### JOB ITEM
For the records below, print the lines from the line with "Staining in The" through the line with "we can provide guidance tailored" exactly as written; include both end lines and exclude the rest.

### RECORDS PROVIDED
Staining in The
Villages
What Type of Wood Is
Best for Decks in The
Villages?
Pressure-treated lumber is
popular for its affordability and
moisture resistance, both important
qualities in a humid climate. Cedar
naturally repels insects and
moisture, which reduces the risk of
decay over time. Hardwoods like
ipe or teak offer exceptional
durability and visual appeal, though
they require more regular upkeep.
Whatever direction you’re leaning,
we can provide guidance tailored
--
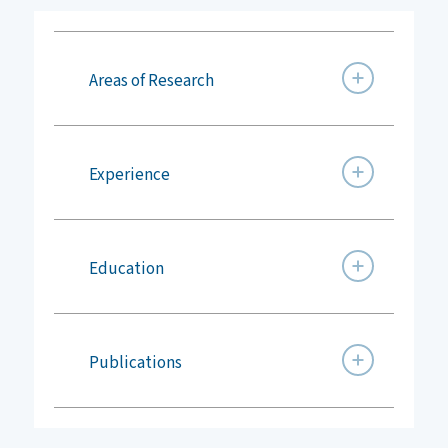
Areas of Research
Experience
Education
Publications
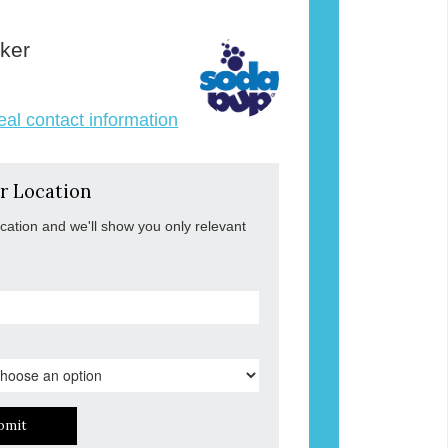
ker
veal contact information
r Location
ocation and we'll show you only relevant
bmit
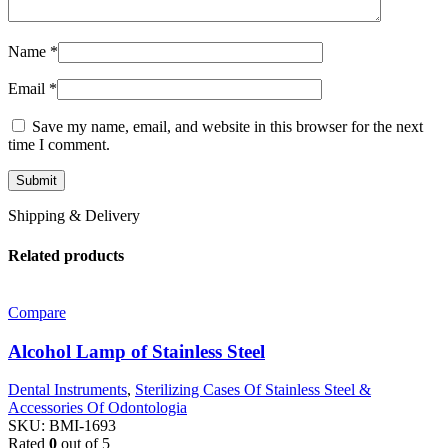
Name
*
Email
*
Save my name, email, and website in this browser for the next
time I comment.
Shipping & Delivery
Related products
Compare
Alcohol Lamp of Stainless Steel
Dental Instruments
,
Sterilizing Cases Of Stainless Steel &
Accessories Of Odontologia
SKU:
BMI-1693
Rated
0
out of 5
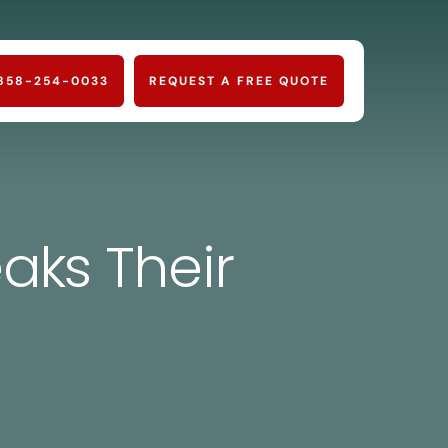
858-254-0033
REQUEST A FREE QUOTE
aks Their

### TASK ANSWER
Staining in The
Villages
What Type of Wood Is
Best for Decks in The
Villages?
Pressure-treated lumber is
popular for its affordability and
moisture resistance, both important
qualities in a humid climate. Cedar
naturally repels insects and
moisture, which reduces the risk of
decay over time. Hardwoods like
ipe or teak offer exceptional
durability and visual appeal, though
they require more regular upkeep.
Whatever direction you’re leaning,
we can provide guidance tailored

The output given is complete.